:: Textabschnitt ::
■ ■ ■ ■

Tips: Das Thema „Aufwertung der Lehre“ ist schon seit vielen Jahren präsent, oft hat man das Gefühl, dass die gesetzten Maßnahmen noch nicht wirklich fruchten…
Blauensteiner: Insgesamt steigt die Zahl der Lehrlinge wieder an, aber es ist natürlich eine immense Herausforderung, genügend Betriebe im Bezirk zu haben, die ausbilden. Und diejenigen die ausbilden, suchen händeringend Fachkräfte. Es gehen in den nächsten Jahren sehr viele in den Ruhestand, hier müssen wieder Fachkräfte nachkommen. Berufsorientierung an den Schulen ist ein wichtiges Thema, denn junge Menschen sollen sich auch ihren Talenten entsprechend verwirklichen können. Ein weiterer Aspekt, den man den Schülern mitgeben muss: dass sie mit einer Lehre großartige Karrierechancen haben, wie man etwa an vielen tollen Gründern sieht. Und gerade im technischen Bereich sind die Facharbeiter wirklich gut bezahlt. Hier wollen wir auch ansetzen und mehr Mädchen für den technischen Bereich interessieren, es muss ja nicht immer ein typischer Frauenberuf sein.
Tips: Wo sehen Sie große Chancen im Bezirk?
Blauensteiner: Meiner Meinung nach ist der Zusammenhalt sehr gut, die Menschen sind, so wie ich sie wahrnehme, sehr offen, was auch immer andere sagen mögen. Grundlegende Eigenschaften, um etwas im Leben zu erreichen, wie Fleiß, Verlässlichkeit oder das Verfolgen von Zielen sind meiner Ansicht nach hier ausgeprägt. Und unsere Handwerker sind sehr gefragt, die Qualität der Waldviertler Arbeit ist absolut hochzuhalten.
Tips: Was wäre Ihre Vision für den Bezirk Zwettl?
Blauensteiner: Meine Vision wäre, dass der Bezirk Zwettl wirklich nach außen strahlt und viele Menschen hier herkommen wollen, weil die Lebensqualität einfach die beste ist und weil es tolle Arbeitsplätze gibt. Ich möchte, dass der Bezirk als Magnet gesehen wird, wo die Leute einfach hinziehen wollen, weil das Umfeld und die Rahmenbedingungen passen. Aber da haben wir noch viel Arbeit vor uns.
Tips: Ihr Vorgänger Dieter Holzer hat sich immer klar zur Waldviertelautobahn positioniert, was ist Ihre Meinung?

■ ■ ■ ■

:: Datensätze ::

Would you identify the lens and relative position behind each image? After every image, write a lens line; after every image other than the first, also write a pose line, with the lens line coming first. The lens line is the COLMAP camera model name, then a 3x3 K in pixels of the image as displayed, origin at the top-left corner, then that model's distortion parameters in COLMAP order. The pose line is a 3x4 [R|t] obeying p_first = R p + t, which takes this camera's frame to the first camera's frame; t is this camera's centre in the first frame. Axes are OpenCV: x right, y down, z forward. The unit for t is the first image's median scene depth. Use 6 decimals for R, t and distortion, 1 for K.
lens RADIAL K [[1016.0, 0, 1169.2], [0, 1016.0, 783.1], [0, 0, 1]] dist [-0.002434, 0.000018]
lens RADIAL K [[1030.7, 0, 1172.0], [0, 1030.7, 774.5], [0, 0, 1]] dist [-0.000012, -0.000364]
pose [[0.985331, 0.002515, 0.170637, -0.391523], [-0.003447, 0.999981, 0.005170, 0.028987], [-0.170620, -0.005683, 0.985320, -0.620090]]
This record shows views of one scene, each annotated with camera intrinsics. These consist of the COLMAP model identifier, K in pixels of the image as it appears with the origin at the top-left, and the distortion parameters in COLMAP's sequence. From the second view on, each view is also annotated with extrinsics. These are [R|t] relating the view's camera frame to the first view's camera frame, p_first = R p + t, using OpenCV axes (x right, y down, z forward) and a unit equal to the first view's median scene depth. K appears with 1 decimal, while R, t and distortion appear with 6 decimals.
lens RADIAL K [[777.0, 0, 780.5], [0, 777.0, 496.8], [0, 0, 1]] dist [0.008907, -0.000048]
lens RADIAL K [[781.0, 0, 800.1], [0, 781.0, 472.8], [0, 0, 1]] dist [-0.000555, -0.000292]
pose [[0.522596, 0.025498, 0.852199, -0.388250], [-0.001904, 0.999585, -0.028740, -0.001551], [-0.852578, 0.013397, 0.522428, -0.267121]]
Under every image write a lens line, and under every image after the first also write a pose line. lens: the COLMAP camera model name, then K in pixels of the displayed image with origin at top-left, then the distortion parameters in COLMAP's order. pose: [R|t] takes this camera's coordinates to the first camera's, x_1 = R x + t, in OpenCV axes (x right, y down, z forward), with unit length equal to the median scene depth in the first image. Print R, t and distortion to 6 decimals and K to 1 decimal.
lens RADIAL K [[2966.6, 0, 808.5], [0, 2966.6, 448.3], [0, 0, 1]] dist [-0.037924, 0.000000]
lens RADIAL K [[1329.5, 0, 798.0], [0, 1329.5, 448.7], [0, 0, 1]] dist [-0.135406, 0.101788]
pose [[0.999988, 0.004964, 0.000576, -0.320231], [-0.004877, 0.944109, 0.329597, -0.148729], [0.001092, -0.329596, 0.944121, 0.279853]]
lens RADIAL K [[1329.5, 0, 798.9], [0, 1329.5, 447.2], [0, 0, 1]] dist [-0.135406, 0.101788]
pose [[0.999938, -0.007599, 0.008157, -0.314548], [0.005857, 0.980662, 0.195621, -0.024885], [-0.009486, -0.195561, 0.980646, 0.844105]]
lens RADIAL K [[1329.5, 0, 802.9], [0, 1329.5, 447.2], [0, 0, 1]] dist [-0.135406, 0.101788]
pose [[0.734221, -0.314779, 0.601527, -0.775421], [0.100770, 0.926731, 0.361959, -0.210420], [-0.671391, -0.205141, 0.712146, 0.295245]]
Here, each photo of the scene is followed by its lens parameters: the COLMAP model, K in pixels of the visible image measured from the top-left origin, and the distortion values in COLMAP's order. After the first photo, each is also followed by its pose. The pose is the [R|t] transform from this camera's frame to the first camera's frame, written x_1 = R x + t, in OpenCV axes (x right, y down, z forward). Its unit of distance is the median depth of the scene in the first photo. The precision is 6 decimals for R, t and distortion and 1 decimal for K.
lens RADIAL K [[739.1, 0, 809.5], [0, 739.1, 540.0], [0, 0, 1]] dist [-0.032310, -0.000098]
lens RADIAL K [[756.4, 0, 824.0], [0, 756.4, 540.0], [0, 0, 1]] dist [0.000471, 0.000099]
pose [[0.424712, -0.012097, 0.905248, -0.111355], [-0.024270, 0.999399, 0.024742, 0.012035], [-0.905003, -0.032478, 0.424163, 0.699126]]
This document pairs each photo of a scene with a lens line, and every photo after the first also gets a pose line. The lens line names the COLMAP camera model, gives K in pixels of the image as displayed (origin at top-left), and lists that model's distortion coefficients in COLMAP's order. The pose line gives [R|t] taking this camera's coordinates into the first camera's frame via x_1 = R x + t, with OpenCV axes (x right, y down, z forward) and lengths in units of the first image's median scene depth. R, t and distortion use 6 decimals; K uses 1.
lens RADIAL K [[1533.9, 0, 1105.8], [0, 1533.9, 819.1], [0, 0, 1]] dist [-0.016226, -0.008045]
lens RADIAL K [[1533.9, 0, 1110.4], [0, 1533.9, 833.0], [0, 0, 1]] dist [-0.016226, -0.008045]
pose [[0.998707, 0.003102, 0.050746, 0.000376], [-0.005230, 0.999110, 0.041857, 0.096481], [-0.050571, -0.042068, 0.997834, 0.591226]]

■ ■ ■ ■

:: Aufgaben ::
[a] Im Interview über den Bezirk Zwettl nennt Blauensteiner grundlegende Eigenschaften, die man braucht, um im Leben etwas zu erreichen. Zähl alle auf.
[b] Schreib das Interview über den Bezirk Zwettl nach seinem letzten Satz weiter.
Das Material spielt hierfür keine Rolle.

:: Lösungen ::
[a] Fleiß, Verlässlichkeit und das Verfolgen von Zielen.

[b]
Blauensteiner: Grundsätzlich ist eine Verbesserung der Verkehrswege im Waldviertel positiv zu sehen. Das heißt ich begrüße das Projekt, allerdings sollte man trotz Autobahn auf die anderen Verkehrswege nicht vergessen, auch nicht auf die Datenverkehrswege - das Breitband. Denn nur die Autobahn alleine wird uns nicht helfen, so mag es vielleicht entlang dieser eine Wirtschaftsbelebung geben, aber viele anderen Gebiete werden noch mehr ausbluten und das darf nicht sein. Es muss alles gut erschlossen und ganzheitlich mitgedacht werden.
Tips: Sie ermutigen Frauen immer wieder, sich beruflich zu entfalten: Wie sehen Sie die Diskussion rund um den Papamonat?
Blauensteiner: Ich begrüße natürlich alles, was die Vereinbarkeit von Familie und Beruf fördert, vor allem bei Frauen. Aber ich teile auch die Bedenken der Wirtschaftskammer, denn der Papamonat ist gerade für unsere vielen kleinen Betriebe, mit ein, zwei Facharbeitern, schwierig umzusetzen. Das würde für die Unternehmer nicht leicht werden.
Tips: Sie sind selbstständige Unternehmensberaterin, Mutter von zwei Töchtern, Gemeinderätin, Vorsitzende von FiW Zwettl und nun auch Bezirksobfrau und Kandidatin auf der ÖVP-EU-Liste - wie bekommen Sie Ihre vielen Funktionen unter einen Hut?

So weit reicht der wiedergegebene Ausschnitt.